Set encoding and fileencoding to utf-8 in Vim

Kiraly Zoltan picture Kiraly Zoltan · May 12, 2013 · Viewed 128.9k times · Source

What is the difference between these two commands?

  • set encoding=utf-8
  • set fileencoding=utf-8

Do I need to set both when I want to use utf-8?

Also, do I need to set fileencoding with set or setglobal?

Answer

Adrien Lacroix picture Adrien Lacroix · May 12, 2013

TL;DR

In the first case with set encoding=utf-8, you'll change the output encoding that is shown in the terminal.

In the second case with set fileencoding=utf-8, you'll change the output encoding of the file that is written.

As stated by @Dennis, you can set them both in your ~/.vimrc if you always want to work in utf-8.

More details

From the wiki of VIM about working with unicode

"encoding sets how vim shall represent characters internally. Utf-8 is necessary for most flavors of Unicode."

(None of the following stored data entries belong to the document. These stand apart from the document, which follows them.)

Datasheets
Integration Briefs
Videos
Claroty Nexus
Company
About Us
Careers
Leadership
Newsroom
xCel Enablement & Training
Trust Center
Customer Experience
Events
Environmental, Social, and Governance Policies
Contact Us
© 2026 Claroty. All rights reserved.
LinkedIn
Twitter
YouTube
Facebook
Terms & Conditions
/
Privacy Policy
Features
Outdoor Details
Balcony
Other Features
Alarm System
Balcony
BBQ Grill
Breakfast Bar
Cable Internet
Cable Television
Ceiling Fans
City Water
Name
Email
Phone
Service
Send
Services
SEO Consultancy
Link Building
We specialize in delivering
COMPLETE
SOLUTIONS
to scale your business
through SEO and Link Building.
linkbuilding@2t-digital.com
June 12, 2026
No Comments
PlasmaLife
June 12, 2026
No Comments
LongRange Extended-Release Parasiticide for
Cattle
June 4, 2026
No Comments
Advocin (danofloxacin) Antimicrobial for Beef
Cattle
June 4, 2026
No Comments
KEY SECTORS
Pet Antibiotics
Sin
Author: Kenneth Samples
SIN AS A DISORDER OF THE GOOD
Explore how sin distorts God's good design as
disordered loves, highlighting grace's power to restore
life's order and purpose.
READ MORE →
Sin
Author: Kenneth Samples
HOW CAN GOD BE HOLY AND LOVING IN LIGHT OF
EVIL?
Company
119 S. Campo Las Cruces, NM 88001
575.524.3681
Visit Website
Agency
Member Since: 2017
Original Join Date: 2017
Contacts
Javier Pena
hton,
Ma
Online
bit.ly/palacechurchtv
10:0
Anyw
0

"fileencoding sets the encoding for a particular file (local to buffer); :setglobal sets the default value. An empty value can also be used: it defaults to same as 'encoding'. Or you may want to set one of the ucs encodings, It might make the same disk file bigger or smaller depending on your particular mix of characters. Also, IIUC, utf-8 is always big-endian (high bit first) while ucs can be big-endian or little-endian, so if you use it, you will probably need to set 'bomb" (see below)."